The equation is x^2 + 12x - 64 = 0. I think I have the first three steps right:
x^2 + 12x = 0 + 64
4 (x^2) + 4(12x) = 4 (64) or 4x^2 + 48x = 256
then I squared the coefficient of the original x term and added it to both sides
4x^2 + 48x + 12^2 = 256 + 12^2 or 4x^2 + 48x + 144 = 256 + 144
from here I am stuck. I do not understand how to find the square root of both sides
nor do I get the last two steps. Can you please help?

 

[JeffM]

The equation is x^2 + 12x - 64 = 0. I think I have the first three steps right:
x^2 + 12x = 0 + 64
4 (x^2) + 4(12x) = 4 (64) or 4x^2 + 48x = 256
then I squared the coefficient of the original x term and added it to both sides
4x^2 + 48x + 12^2 = 256 + 12^2 or 4x^2 + 48x + 144 = 256 + 144
from here I am stuck. I do not understand how to find the square root of both sides
nor do I get the last two steps. Can you please help?

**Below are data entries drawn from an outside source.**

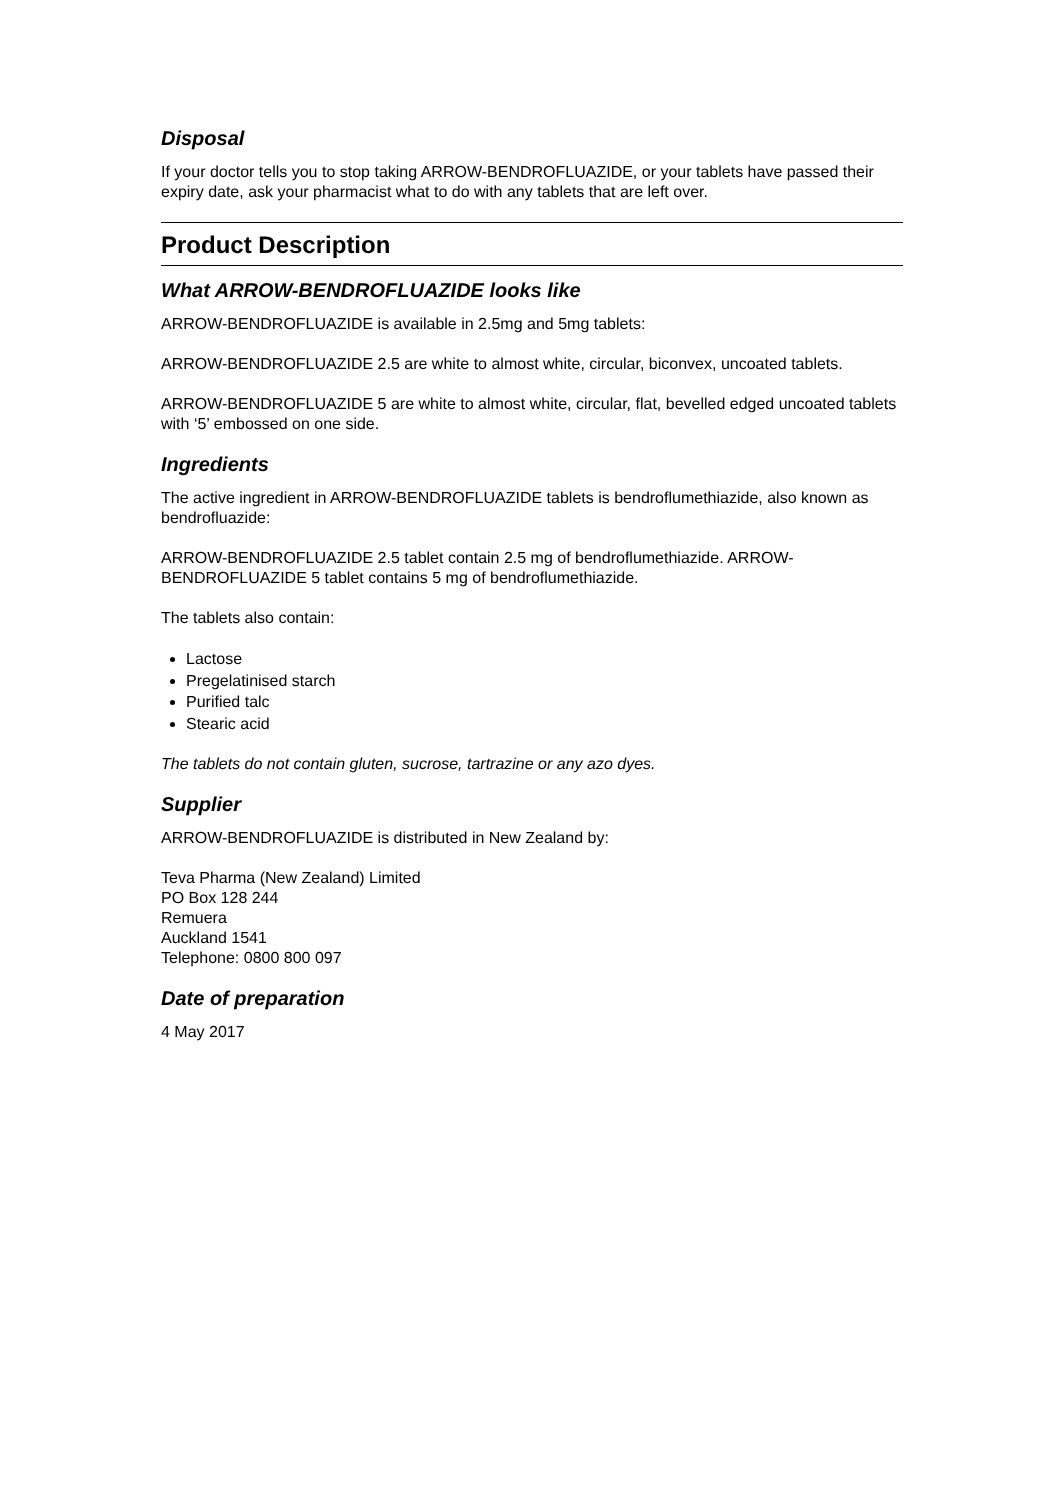Disposal
If your doctor tells you to stop taking ARROW-BENDROFLUAZIDE, or your tablets have passed their expiry date, ask your pharmacist what to do with any tablets that are left over.
Product Description
What ARROW-BENDROFLUAZIDE looks like
ARROW-BENDROFLUAZIDE is available in 2.5mg and 5mg tablets:
ARROW-BENDROFLUAZIDE 2.5 are white to almost white, circular, biconvex, uncoated tablets.
ARROW-BENDROFLUAZIDE 5 are white to almost white, circular, flat, bevelled edged uncoated tablets with ‘5’ embossed on one side.
Ingredients
The active ingredient in ARROW-BENDROFLUAZIDE tablets is bendroflumethiazide, also known as bendrofluazide:
ARROW-BENDROFLUAZIDE 2.5 tablet contain 2.5 mg of bendroflumethiazide. ARROW-BENDROFLUAZIDE 5 tablet contains 5 mg of bendroflumethiazide.
The tablets also contain:
Lactose
Pregelatinised starch
Purified talc
Stearic acid
The tablets do not contain gluten, sucrose, tartrazine or any azo dyes.
Supplier
ARROW-BENDROFLUAZIDE is distributed in New Zealand by:
Teva Pharma (New Zealand) Limited
PO Box 128 244
Remuera
Auckland 1541
Telephone: 0800 800 097
Date of preparation
4 May 2017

Edit: I have revised this post to take into account lookagain's post about a method of solving quadratics previously not known to me.

There are four ways (at least) to solve a quadratic equation.

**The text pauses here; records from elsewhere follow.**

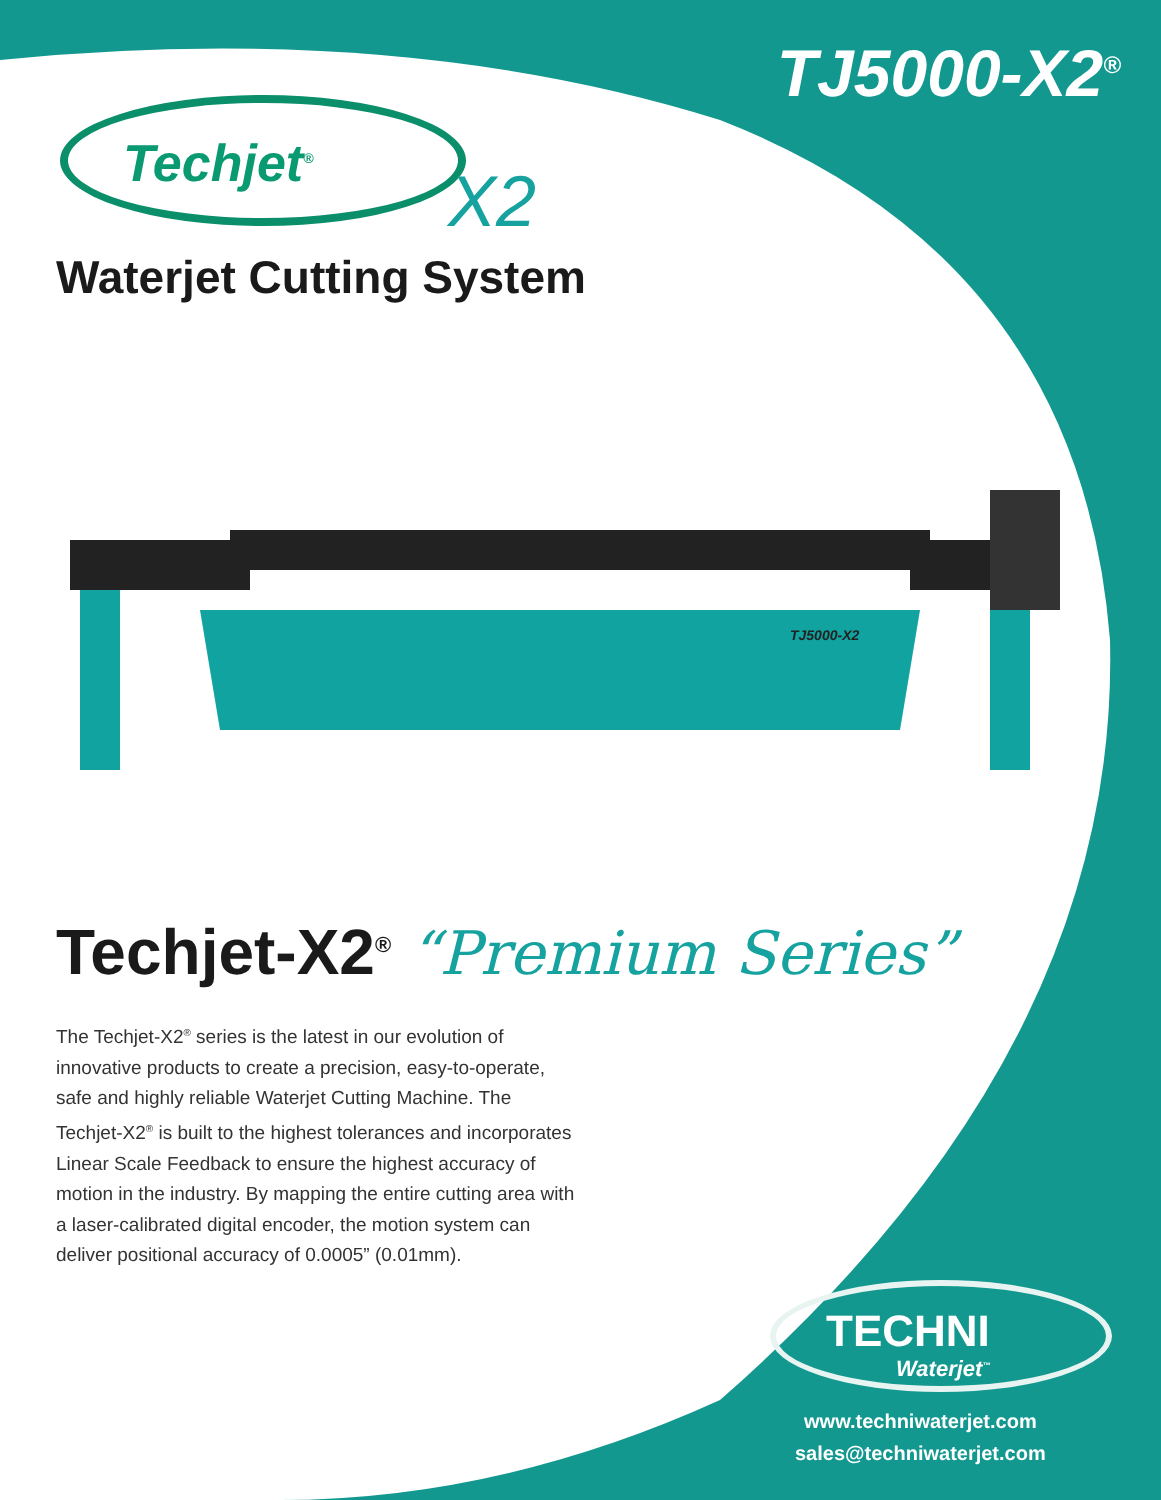TJ5000-X2<sup>®</sup> Techjet<sup>®</sup>
X2
Waterjet Cutting System
TJ5000-X2
Techjet-X2<sup>®</sup> “Premium Series”
The Techjet-X2<sup>®</sup> series is the latest in our evolution of innovative products to create a precision, easy-to-operate, safe and highly reliable Waterjet Cutting Machine. The Techjet-X2<sup>®</sup> is built to the highest tolerances and incorporates Linear Scale Feedback to ensure the highest accuracy of motion in the industry. By mapping the entire cutting area with a laser-calibrated digital encoder, the motion system can deliver positional accuracy of 0.0005” (0.01mm).
TECHNI
Waterjet<sup>™</sup>
www.techniwaterjet.com
sales@techniwaterjet.com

The one you seem to be being taught is this:

\(\displaystyle x^2 + 12x - 64 = 0 \implies x^2 + 12x = 64.\)

\(\displaystyle x^2 + 12x = 64 \implies (4 * 1)(x^2 + 12x) = (4 * 1)64 \implies 4x^2 + 48x = 256 \)

All this is straight forward. This method now requires you to add the square of the original coefficient of x to both sides of the equation.

The original coefficient is 12 so its square is 144.

\(\displaystyle 4x^2 + 48x = 256 \implies 4x^2 + 48x + 144 = 256 + 144 = 400 \implies 4(x^2 + 12x + 36) = 20^2 \implies 2^2(x + 6)^2 = 20^2.\)

Now wrap it up.

 

[mmm4444bot]

4x^2 + 48x + 144 = 256 + 144

from here I am stuck

I do not understand how to find the square root of both sides

At this point, I would simplify and factor. (I don't know what the Indian method would do.)

x^2 + 12x + 36 = 100

If you already understand that 6*6=36 and 6+6=12, then you have (x+6)(x+6) on the left side:

(x+6)^2 = 100

Can you take the square root of both sides and finish?

 

[lookagain]

The equation is x^2 + 12x - 64 = 0. I think I have the first three steps right:
x^2 + 12x = 0 + 64 Fine
4 (x^2) + 4(12x) = 4 (64) or 4x^2 + 48x = 256 Why are you multiplying by 4? *
then I squared the coefficient of the original x term and added it to both sides
4x^2 + 48x + 12^2 = 256 + 12^2 or 4x^2 + 48x + 144 = 256 + 144
from here I am stuck. I do not understand how to find the square root of both sides
nor do I get the last two steps. Can you please help?

* See: http://www.algebra.com/algebra/homework/quadratic/THEO-2011-08-28-02.lesson <------- "Lesson THE INDIAN METHOD OF SOLVING A QUADRATIC EQUATION"

 

[JeffM]

* See: http://www.algebra.com/algebra/homework/quadratic/THEO-2011-08-28-02.lesson <------- "Lesson THE INDIAN METHOD OF SOLVING A QUADRATIC EQUATION"

Thanks lookagain. Learn something new every day. I shall edit my post accordingly.